TRY IT.
Retype the entire Ratio Test solution below word for word, keeping every line, symbol and formula unchanged.

EXERCISE PASSAGE.
*-*-*

Use the Ratio Test to determine the convergence or divergence of the series. $$ \sum_{n=1}^{\infty} n\left(\frac{3}{4}\right)^{n} $$

Short Answer

Expert verified
The series \(\sum_{n=1}^{\infty} n(\frac{3}{4})^{n}\) is convergent, since the limit calculated through the Ratio Test is less than 1.

Step by step solution

01

Write down the formula for the Ratio Test

The Ratio Test states that for a series \(\sum_{n=1}^{\infty} a_n\), we consider \(L = \lim_{n \to \infty} \left|\frac{a_{n+1}}{a_n}\right|\). If \(L < 1\), the series is absolutely convergent. If \(L > 1\), the series is divergent. If \(L = 1\), the test is inconclusive.
02

Apply the Ratio Test to the given series

For the given series \(\sum_{n=1}^{\infty} n(\frac{3}{4})^{n}\), we need to compute the limit \(L = \lim_{n \to \infty} \left|\frac{(n+1)(\frac{3}{4})^{n+1}}{n(\frac{3}{4})^{n}}\right|\). Compute this limit.

*-*-*

EXTRACTED RECORDS.
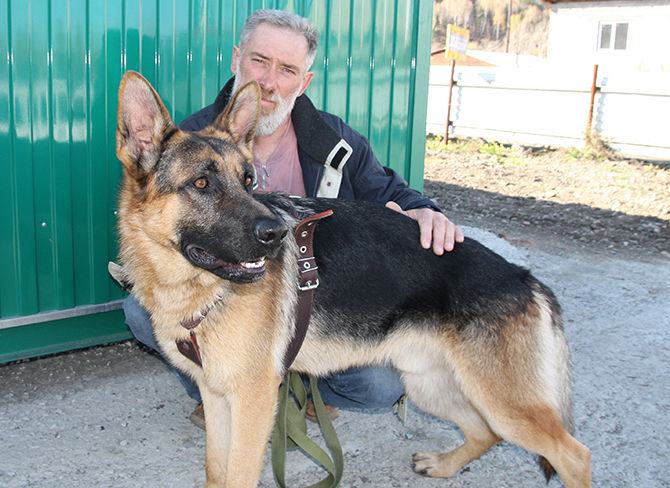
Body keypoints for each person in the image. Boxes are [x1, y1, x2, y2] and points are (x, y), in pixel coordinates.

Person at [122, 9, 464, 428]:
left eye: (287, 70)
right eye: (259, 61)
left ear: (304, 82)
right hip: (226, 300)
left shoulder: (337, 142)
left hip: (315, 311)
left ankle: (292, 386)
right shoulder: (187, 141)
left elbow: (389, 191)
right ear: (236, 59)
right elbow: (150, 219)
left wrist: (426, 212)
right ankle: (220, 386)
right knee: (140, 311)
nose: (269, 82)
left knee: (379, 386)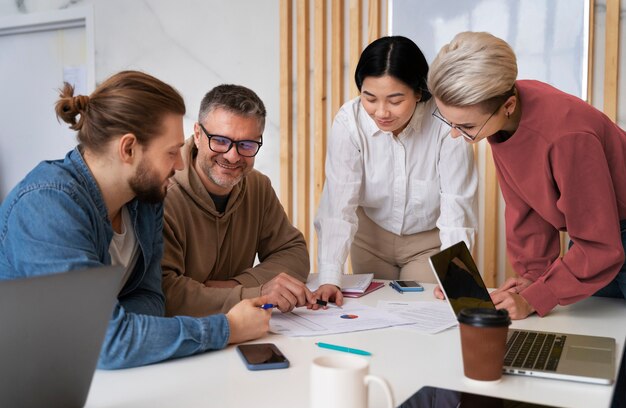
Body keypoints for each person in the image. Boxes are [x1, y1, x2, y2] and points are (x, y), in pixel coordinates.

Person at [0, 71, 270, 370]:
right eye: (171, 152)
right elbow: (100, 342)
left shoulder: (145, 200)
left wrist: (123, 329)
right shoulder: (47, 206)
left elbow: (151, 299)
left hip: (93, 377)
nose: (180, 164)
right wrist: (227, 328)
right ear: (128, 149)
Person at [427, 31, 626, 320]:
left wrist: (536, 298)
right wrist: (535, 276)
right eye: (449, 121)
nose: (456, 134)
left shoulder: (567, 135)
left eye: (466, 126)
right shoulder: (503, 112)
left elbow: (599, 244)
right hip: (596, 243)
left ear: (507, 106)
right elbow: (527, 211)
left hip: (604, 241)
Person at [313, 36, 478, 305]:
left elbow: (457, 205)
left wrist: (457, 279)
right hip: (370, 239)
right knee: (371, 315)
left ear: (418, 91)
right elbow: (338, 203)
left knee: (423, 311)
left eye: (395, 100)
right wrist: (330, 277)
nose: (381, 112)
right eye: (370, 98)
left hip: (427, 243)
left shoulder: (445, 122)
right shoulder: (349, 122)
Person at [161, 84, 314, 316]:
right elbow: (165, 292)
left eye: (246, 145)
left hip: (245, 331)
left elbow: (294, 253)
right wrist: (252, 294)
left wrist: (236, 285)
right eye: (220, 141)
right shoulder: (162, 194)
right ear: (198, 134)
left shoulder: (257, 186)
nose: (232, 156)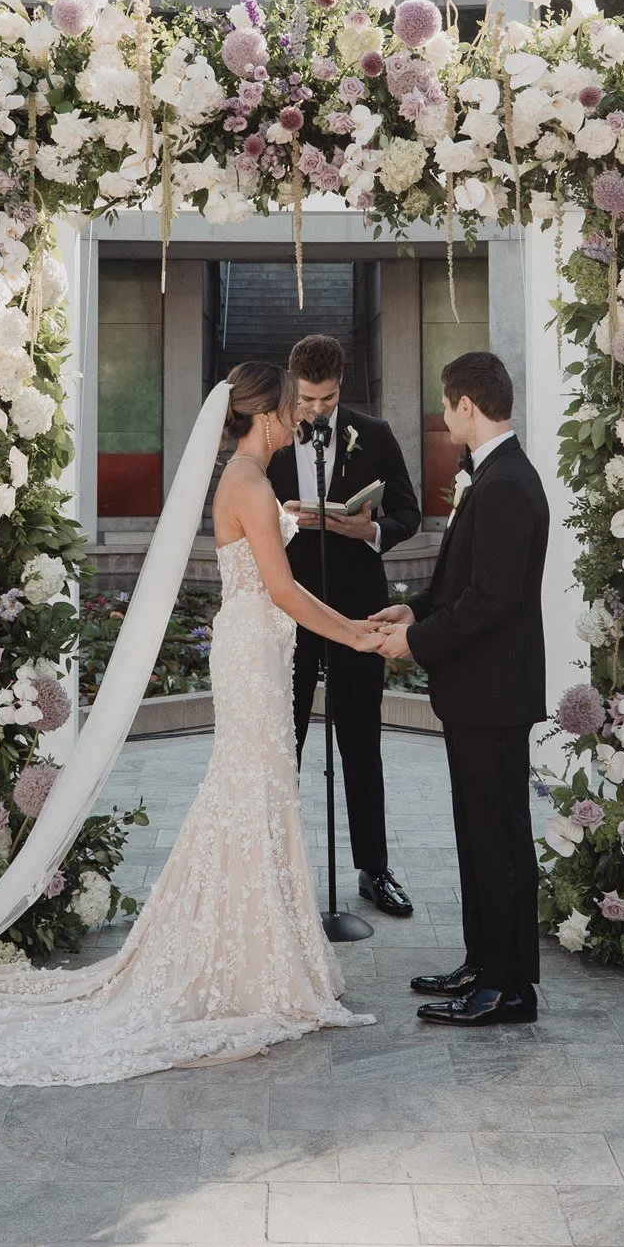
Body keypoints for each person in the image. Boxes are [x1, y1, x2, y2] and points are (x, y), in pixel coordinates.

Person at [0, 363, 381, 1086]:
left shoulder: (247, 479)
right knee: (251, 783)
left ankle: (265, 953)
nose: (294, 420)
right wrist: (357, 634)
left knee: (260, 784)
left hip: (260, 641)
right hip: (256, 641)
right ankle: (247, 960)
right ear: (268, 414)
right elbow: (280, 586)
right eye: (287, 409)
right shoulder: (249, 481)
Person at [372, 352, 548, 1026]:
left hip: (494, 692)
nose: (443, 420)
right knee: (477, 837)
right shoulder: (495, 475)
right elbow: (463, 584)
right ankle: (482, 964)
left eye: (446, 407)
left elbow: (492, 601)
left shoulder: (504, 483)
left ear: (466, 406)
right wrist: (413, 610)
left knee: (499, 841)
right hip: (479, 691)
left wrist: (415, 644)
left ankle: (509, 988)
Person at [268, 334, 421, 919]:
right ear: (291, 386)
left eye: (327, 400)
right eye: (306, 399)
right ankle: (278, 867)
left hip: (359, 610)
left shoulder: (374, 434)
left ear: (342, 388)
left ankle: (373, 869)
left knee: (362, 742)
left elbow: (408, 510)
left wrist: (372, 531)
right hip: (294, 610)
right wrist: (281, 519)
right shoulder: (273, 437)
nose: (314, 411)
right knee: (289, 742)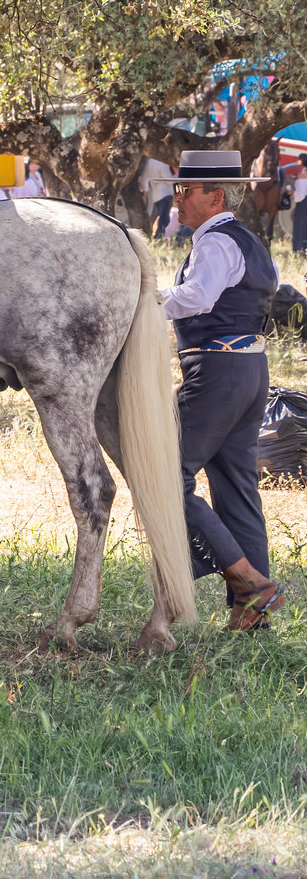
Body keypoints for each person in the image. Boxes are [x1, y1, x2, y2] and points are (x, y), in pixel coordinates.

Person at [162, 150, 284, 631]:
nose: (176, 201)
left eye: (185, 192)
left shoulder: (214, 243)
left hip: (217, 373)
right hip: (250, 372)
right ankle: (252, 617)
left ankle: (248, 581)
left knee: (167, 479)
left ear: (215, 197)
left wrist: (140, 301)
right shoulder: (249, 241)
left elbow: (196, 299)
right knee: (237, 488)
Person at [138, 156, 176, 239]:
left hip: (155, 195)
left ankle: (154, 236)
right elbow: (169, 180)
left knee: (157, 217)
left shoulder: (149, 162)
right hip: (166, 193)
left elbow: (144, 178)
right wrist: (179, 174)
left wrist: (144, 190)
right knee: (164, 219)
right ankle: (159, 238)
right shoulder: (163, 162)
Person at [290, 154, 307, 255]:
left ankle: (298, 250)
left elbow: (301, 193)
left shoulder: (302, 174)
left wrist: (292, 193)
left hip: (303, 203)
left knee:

*-*-*

TASK RESULT.
Use the Ratio Test to determine the convergence or divergence of the series. $$ \sum_{n=1}^{\infty} n\left(\frac{3}{4}\right)^{n} $$

Short Answer

Expert verified
The series \(\sum_{n=1}^{\infty} n(\frac{3}{4})^{n}\) is convergent, since the limit calculated through the Ratio Test is less than 1.

Step by step solution

01

Write down the formula for the Ratio Test

The Ratio Test states that for a series \(\sum_{n=1}^{\infty} a_n\), we consider \(L = \lim_{n \to \infty} \left|\frac{a_{n+1}}{a_n}\right|\). If \(L < 1\), the series is absolutely convergent. If \(L > 1\), the series is divergent. If \(L = 1\), the test is inconclusive.
02

Apply the Ratio Test to the given series

For the given series \(\sum_{n=1}^{\infty} n(\frac{3}{4})^{n}\), we need to compute the limit \(L = \lim_{n \to \infty} \left|\frac{(n+1)(\frac{3}{4})^{n+1}}{n(\frac{3}{4})^{n}}\right|\). Compute this limit.